[Page images and extracted text]
--- START ---
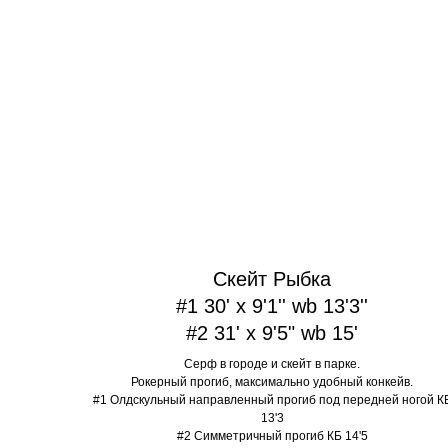
Скейт Рыбка
#1 30' x 9'1'' wb 13'3''
#2 31' x 9'5" wb 15'
Серф в городе и скейт в парке.
Рокерный прогиб, максимально удобный конкейв.
#1 Олдскульный направленный прогиб под передней ногой К
13'3
#2 Симметричный прогиб КБ 14'5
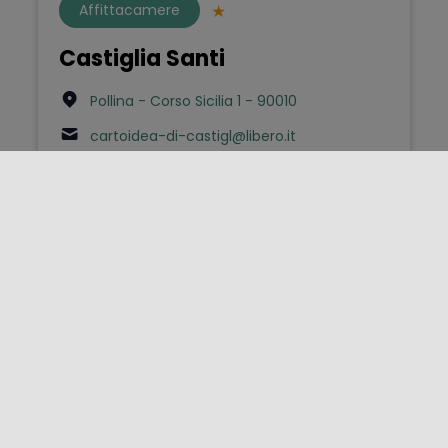
Affittacamere
Castiglia Santi
Pollina - Corso Sicilia 1 - 90010
cartoidea-di-castigl@libero.it
Case e Appartamenti per
Vacanze
Isabella di Castiglia
Siracusa - Via Vicolo dell'olivo 26 - 96100
3934387221
isabelladicastiglia.ortigia@gmail.com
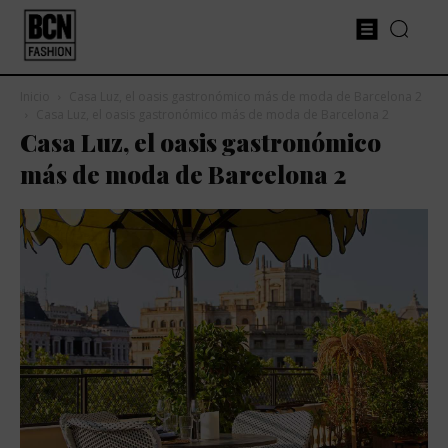
Inicio
Casa Luz, el oasis gastronómico más de moda de Barcelona 2
Casa Luz, el oasis gastronómico más de moda de Barcelona 2
Casa Luz, el oasis gastronómico
más de moda de Barcelona 2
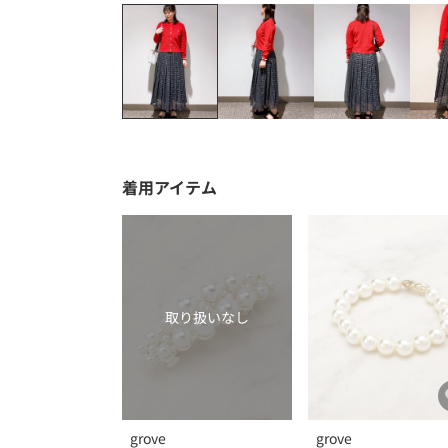
着用アイテム
取り扱いなし
grove
grove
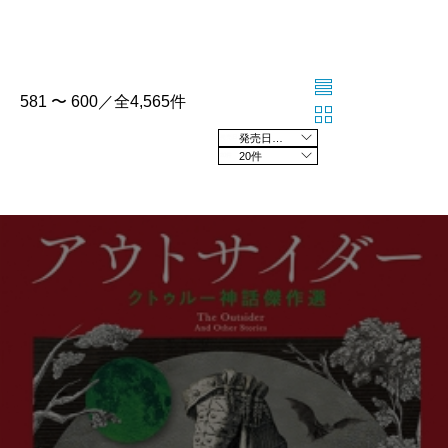
581 〜 600／全4,565件
発売日の新しい順
20件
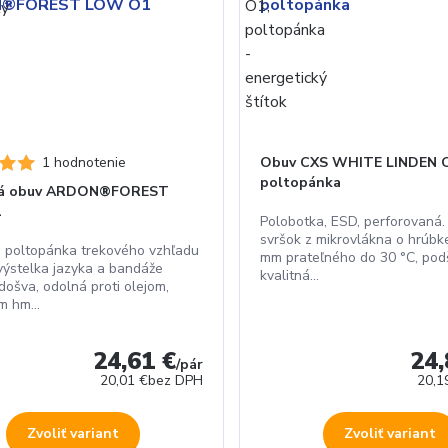
1 hodnotenie
Obuv CXS WHITE LINDEN 
poltopánka
ná obuv ARDON®FOREST
1
Polobotka, ESD, perforovaná. 
svršok z mikrovlákna o hrúbke
 poltopánka trekového vzhľadu
mm prateľného do 30 °C, pod
 výstelka jazyka a bandáže
kvalitná...
ošva, odolná proti olejom,
 hm...
24,61 €
24,
/
pár
20,01 €
bez DPH
20,1
Zvoliť variant
Zvoliť variant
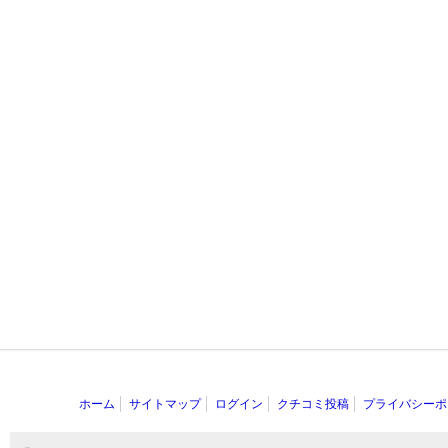
ホーム
サイトマップ
ログイン
クチコミ投稿
プライバシーポ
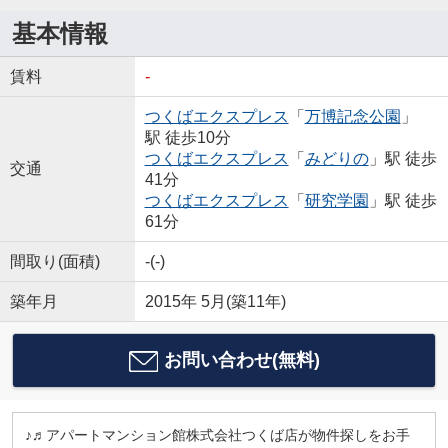
基本情報
賃料
-
つくばエクスプレス
「
万博記念公園
」
駅 徒歩10分
つくばエクスプレス
「
みどりの
」駅 徒歩
交通
41分
つくばエクスプレス
「
研究学園
」駅 徒歩
61分
間取り(面積)
-(-)
築年月
2015年 5月(築11年)
お問い合わせ(無料)
♪♬アパートマンション館株式会社つくば店が物件探しをお手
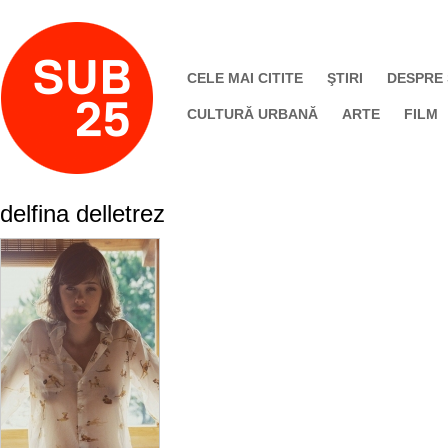
CELE MAI CITITE
ŞTIRI
DESPRE
CULTURĂ URBANĂ
ARTE
FILM
delfina delletrez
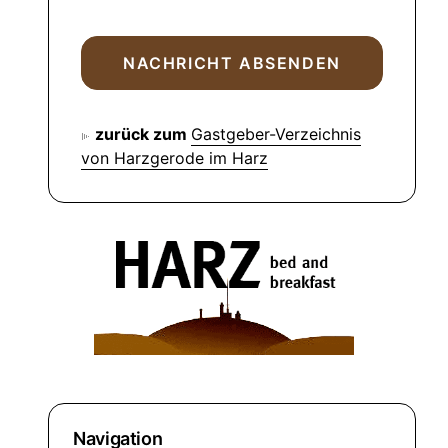
zurück zum
Gastgeber-Verzeichnis
von Harzgerode im Harz
Navigation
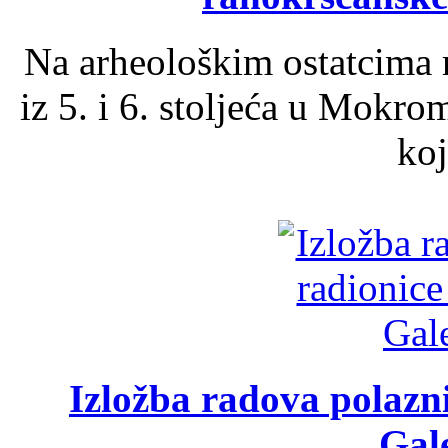
Na arheološkim ostatcima 
iz 5. i 6. stoljeća u Mokro
koj
Izložba radova polazn
Gale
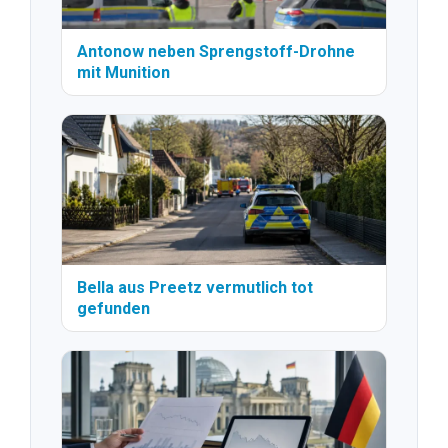
Antonow neben Sprengstoff-Drohne
mit Munition
Bella aus Preetz vermutlich tot
gefunden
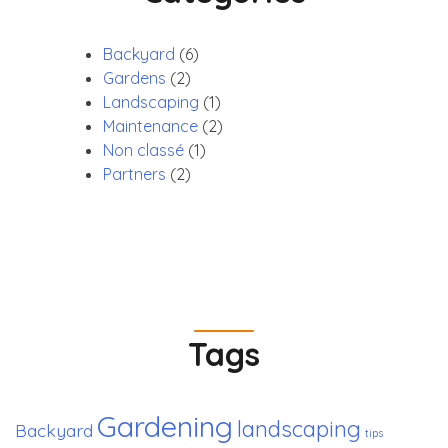
Backyard
(6)
Gardens
(2)
Landscaping
(1)
Maintenance
(2)
Non classé
(1)
Partners
(2)
Tags
Gardening
landscaping
Backyard
tips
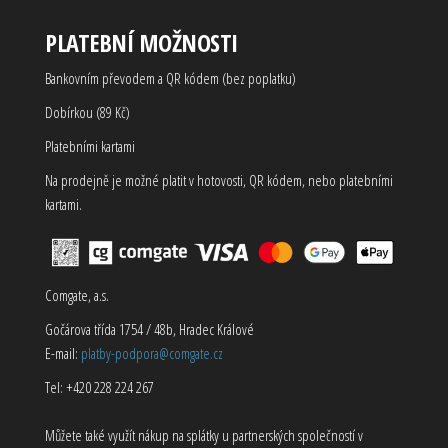
PLATEBNÍ MOŽNOSTI
Bankovním převodem a QR kódem (bez poplatku)
Dobírkou (89 Kč)
Platebními kartami
Na prodejně je možné platit v hotovosti, QR kódem, nebo platebními
kartami.
Comgate, a.s.
Gočárova třída 1754 / 48b, Hradec Králové
E-mail:
platby-podpora@comgate.cz
Tel: +420 228 224 267
Můžete také využít nákup na splátky u partnerských společností v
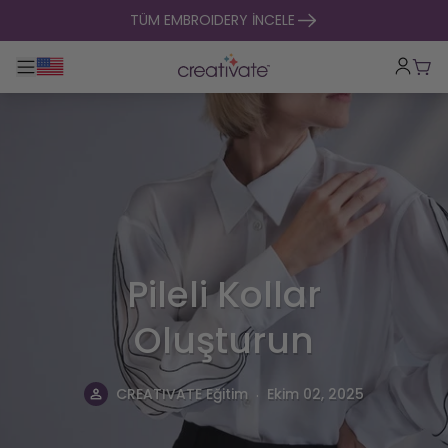
içeriğe geç
TÜM EMBROIDERY İNCELE
Ana gezintiyi aç / kapat
Sep
Pileli Kollar
Oluşturun
.
CREATIVATE Eğitim
Ekim 02, 2025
--- END ---
§ **About this task**
Exact copy, pictures excluded: restate every record above word for word.

§ **Exercise response**
Скейт Рыбка
#1 30' x 9'1'' wb 13'3''
#2 31' x 9'5" wb 15'
Серф в городе и скейт в парке.
Рокерный прогиб, максимально удобный конкейв.
#1 Олдскульный направленный прогиб под передней ногой К
13'3
#2 Симметричный прогиб КБ 14'5
Affittacamere
Castiglia Santi
Pollina - Corso Sicilia 1 - 90010
cartoidea-di-castigl@libero.it
Case e Appartamenti per
Vacanze
Isabella di Castiglia
Siracusa - Via Vicolo dell'olivo 26 - 96100
3934387221
isabelladicastiglia.ortigia@gmail.com
Inicio
Casa Luz, el oasis gastronómico más de moda de Barcelona 2
Casa Luz, el oasis gastronómico más de moda de Barcelona 2
Casa Luz, el oasis gastronómico
más de moda de Barcelona 2
着用アイテム
取り扱いなし
grove
grove
581 〜 600／全4,565件
発売日の新しい順
20件
1 hodnotenie
Obuv CXS WHITE LINDEN 
poltopánka
ná obuv ARDON®FOREST
1
Polobotka, ESD, perforovaná. 
svršok z mikrovlákna o hrúbke
 poltopánka trekového vzhľadu
mm prateľného do 30 °C, pod
 výstelka jazyka a bandáže
kvalitná...
ošva, odolná proti olejom,
 hm...
24,61 €
24,
/
pár
20,01 €
bez DPH
20,1
Zvoliť variant
Zvoliť variant
ホーム
サイトマップ
ログイン
クチコミ投稿
プライバシーポ
基本情報
賃料
-
つくばエクスプレス
「
万博記念公園
」
駅 徒歩10分
つくばエクスプレス
「
みどりの
」駅 徒歩
交通
41分
つくばエクスプレス
「
研究学園
」駅 徒歩
61分
間取り(面積)
-(-)
築年月
2015年 5月(築11年)
お問い合わせ(無料)
♪♬アパートマンション館株式会社つくば店が物件探しをお手
CELE MAI CITITE
ŞTIRI
DESPRE
CULTURĂ URBANĂ
ARTE
FILM
delfina delletrez
zurück zum
Gastgeber-Verzeichnis
von Harzgerode im Harz
Navigation
Na arheološkim ostatcima 
iz 5. i 6. stoljeća u Mokro
koj
Izložba radova polazn
Gale
Antonow neben Sprengstoff-Drohne
mit Munition
Bella aus Preetz vermutlich tot
gefunden
Backyard
(6)
Gardens
(2)
Landscaping
(1)
Maintenance
(2)
Non classé
(1)
Partners
(2)
Tags
Gardening
landscaping
Backyard
tips
PLATEBNÍ MOŽNOSTI
Bankovním převodem a QR kódem (bez poplatku)
Dobírkou (89 Kč)
Platebními kartami
Na prodejně je možné platit v hotovosti, QR kódem, nebo platebními
kartami.
Comgate, a.s.
Gočárova třída 1754 / 48b, Hradec Králové
E-mail:
platby-podpora@comgate.cz
Tel: +420 228 224 267
Můžete také využít nákup na splátky u partnerských společností v
içeriğe geç
TÜM EMBROIDERY İNCELE
Ana gezintiyi aç / kapat
Sep
Pileli Kollar
Oluşturun
.
CREATIVATE Eğitim
Ekim 02, 2025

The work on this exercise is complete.